For a start no modern pro race car will be built using circuit breakers or relays anymore. It's all solid state power distribution from the
likes of Motec with their PDM range and Pi/Pectel/Cosworth with their IPS range. OBR also do a nice SSPD setup. This totally does away with any
fuse/relay/breaker combo and as such massively simplifies the wiring loom. With CAN switch panels etc. it's now possible to have a whole host of
switchgear that exits the dash panel as two wires. The ideal is to only put power where it is absolutely required, so no more running it halfway up
the car and back just to get to a switch/relay.
In the early to late 90's various types of relay and breaker were employed but for the most part any one worth their salt used Amphenol 12883
spec sockets with a matching relay to their requirements. These are bolt in and weather sealed although you really have to watch the inrush currents
on these as their peak rating is quite low compared to their constant. Circuit breakers were nearly always ETA 4120 type in banks. To be honest even
in those days we rarely used relays and generally did the whole lot on breakers as this could quite often be lighter than also wiring the low sides
etc. to relays. Race cars are usually pretty much on or off
Mid 2000's we moved to solid state relays for some things but would strip commercial stuff or build our own from components and pot them into
billet enclosures to meet spec.

Information provided >>

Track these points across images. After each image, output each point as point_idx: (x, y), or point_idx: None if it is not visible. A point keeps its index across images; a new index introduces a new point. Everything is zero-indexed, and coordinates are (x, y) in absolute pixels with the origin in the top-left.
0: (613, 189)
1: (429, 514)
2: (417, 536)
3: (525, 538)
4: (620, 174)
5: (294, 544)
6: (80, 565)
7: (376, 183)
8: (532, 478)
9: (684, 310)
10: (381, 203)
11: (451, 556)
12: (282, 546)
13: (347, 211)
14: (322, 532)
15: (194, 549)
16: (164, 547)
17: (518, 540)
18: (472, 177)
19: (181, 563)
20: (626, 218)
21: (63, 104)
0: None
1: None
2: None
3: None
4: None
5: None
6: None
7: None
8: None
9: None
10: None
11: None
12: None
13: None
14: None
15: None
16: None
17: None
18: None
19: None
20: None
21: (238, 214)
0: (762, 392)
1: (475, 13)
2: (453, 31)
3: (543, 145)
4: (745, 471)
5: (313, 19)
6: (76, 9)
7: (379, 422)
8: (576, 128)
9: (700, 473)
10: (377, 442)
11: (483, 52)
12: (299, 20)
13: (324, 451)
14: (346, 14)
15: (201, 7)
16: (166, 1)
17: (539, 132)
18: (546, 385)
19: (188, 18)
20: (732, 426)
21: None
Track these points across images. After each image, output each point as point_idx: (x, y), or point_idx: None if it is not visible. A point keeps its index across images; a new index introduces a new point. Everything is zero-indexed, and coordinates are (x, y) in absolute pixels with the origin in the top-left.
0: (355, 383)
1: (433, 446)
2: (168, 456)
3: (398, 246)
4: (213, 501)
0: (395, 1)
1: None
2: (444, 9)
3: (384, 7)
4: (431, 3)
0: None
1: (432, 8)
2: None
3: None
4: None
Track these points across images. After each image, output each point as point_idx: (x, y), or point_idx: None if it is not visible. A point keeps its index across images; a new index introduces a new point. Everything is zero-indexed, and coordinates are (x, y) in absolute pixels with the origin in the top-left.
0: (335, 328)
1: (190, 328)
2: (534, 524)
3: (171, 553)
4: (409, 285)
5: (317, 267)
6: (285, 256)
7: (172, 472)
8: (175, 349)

Work to complete >>
1. Retype the stretch of the race car wiring text from "For a start" through "to a switch/relay.".
2. List every manufacturer or brand name in the race car wiring text.
The records have no role here.

Results by task >>
1.
For a start no modern pro race car will be built using circuit breakers or relays anymore. It's all solid state power distribution from the
likes of Motec with their PDM range and Pi/Pectel/Cosworth with their IPS range. OBR also do a nice SSPD setup. This totally does away with any
fuse/relay/breaker combo and as such massively simplifies the wiring loom. With CAN switch panels etc. it's now possible to have a whole host of
switchgear that exits the dash panel as two wires. The ideal is to only put power where it is absolutely required, so no more running it halfway up
the car and back just to get to a switch/relay.

2. Motec, Pi, Pectel, Cosworth, OBR, Amphenol, ETA